The glittery casts of HBO’s “Game of Thrones” and “Westworld” are not coming to Comic-Con this year, and I am not impaling myself on anything.
Marvel Studios isn’t rocking Hall H with an “Avengers” panel, and I am not waiting for Tony Stark to make one materialize at the last minute. There will be no panel for the Starz network’s swoony “Outlander,” and I have not rolled out the fainting couch.
When the 2018 edition of Comic-Con International kicks off at the San Diego Convention Center on Wednesday night, the pop-culture confab will be forging ahead without some of its biggest, most high-profile properties, and it doesn’t matter.
While Comic-Con buzz tends to focus on the blockbuster events taking place in 6,000-seat Hall H, one of the best things about this yearly epic tribute to movies, television, comic books and fandom is that you don’t have to be big to be massive.
Take John Barrowman. To the casual entertainment consumer, the Scotland-born, Illinois-raised, San Diego-educated actor is not a household name. But for a certain bunch of fans, the man whose cult-TV resume includes “Arrow,” “DC’s Legends of Tomorrow,” “Torchwood” and “Doctor Who” is the Mayor of Con Town.
The versatile Barrowman will be making multiple appearances at Comic-Con on Thursday. At 10 a.m., he will be signing autographs in the Sails Pavilion. At 2 p.m., he will be holding court in the Hilton Indigo Ballroom in “Anything Goes with John Barrowman!,” a one-man panel that will showcase his fan-friendly charms, his musical-theater chops and his willingness to quip about pretty much anything. At 6 p.m., he will be back in the Sails Pavilion, signing autographs and flashing the wicked smile that launched a thousand plot turns.
With some 135,000 people showing up at Comic-Con for 2,000 hours of panel discussions, film screenings, gaming smackdowns and the famed Comic-Con masquerade, the John Barrowman experience is not unique to John Barrowman.
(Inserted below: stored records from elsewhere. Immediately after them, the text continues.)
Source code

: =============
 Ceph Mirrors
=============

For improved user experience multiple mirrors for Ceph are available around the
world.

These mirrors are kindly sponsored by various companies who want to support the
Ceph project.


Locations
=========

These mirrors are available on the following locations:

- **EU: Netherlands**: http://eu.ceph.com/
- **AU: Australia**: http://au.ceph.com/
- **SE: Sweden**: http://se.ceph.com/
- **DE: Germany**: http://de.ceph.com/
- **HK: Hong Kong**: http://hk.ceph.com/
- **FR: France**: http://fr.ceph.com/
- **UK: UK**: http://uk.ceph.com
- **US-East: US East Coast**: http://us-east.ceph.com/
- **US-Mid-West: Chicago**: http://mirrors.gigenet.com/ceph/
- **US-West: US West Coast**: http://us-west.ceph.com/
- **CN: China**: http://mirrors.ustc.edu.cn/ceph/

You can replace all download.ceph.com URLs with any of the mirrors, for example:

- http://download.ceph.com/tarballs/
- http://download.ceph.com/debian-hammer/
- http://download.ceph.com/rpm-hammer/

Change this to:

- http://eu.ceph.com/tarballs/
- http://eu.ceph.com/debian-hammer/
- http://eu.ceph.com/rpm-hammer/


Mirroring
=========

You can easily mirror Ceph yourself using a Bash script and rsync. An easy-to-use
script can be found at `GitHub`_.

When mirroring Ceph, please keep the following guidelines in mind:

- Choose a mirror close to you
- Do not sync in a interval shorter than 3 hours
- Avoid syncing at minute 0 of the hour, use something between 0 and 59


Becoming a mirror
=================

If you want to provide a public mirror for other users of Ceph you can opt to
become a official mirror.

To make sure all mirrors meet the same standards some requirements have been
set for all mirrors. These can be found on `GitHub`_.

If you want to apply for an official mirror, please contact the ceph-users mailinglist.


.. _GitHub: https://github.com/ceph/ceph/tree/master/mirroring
You don’t have to be a Hall H player to be capital “H” Huge at Comic-Con.
Like “Crazy Ex-Girfriend,” for instance. The CW network comedy launches its fourth and final season this fall, and chances are good that you have not heard of it or checked out its many hilarious musical numbers on YouTube. I recommend “Sexy Getting Ready Song” and “Let’s Generalize About Men.”
But Comic-Con Nation knows all about this sharp and wholly original series about an insanely driven New York lawyer (played by series creator Rachel Bloom) who ditches her fast-track career to reconnect with her high-school crush in scenic West Covina, Calif. Heartbreak, hilarity and production numbers ensue.
This under-the-mainstream-radar series is saying its goodbyes with a Thursday panel that will probably be beyond packed, and Bloom is also appearing on a Friday panel devoted to innovative female creators. Then there is the local stop by the “Crazy Ex-Girlfriend Live” concert show, which sold out its Saturday performance at the Balboa Theatre in about 30 seconds.
There are all kinds of ways to be big at Comic-Con. Being a big fish in a cult pond is one way. You can also be a big-deal fish hiding in plain sight.
One of my favorite memories from Comic-Con 2016 was stopping by the Artists’ Alley space belonging to David Petersen, the creator of the New York Times best-selling, Eisner Award-winning “Mouse Guard” comic-book series.
While the Exhibition Hall insanity swirled around him, Petersen was quietly sketching in between ringing up book and T-shirt sales and chatting with fans. Underneath his table, a little girl — his daughter, I assume — was sketching, too. He’ll be in Artists’ Alley again this year. Swing by booth GG09 and say hello.
And you do not have to be a super hero to make a big difference at Comic-Con.
As she has for the last five years, local Licensed Clinical Psychologist, author and “full-time geek” Janina Scarlet will be appearing on panels dealing with such thought-provoking subjects as the healing properties of fandom and female role models in pop-culture.
On Sunday, she will be a part of “Superhero IRL! Join the Real-Life Justice League,” a panel that will present comic-book inspired strategies for dealing with bullying, racism, misogyny and injustice. It may or may not be big, but at Comic-Con, sometimes it is the size of your heart that really matters.
“Every time I do one of these panels, I have people come up to me and say they learned something,” Scarlet said during a recent interview. “When I look into the audience, I see so much diversity. It’s a safe place for everyone, no matter what your fandom is.”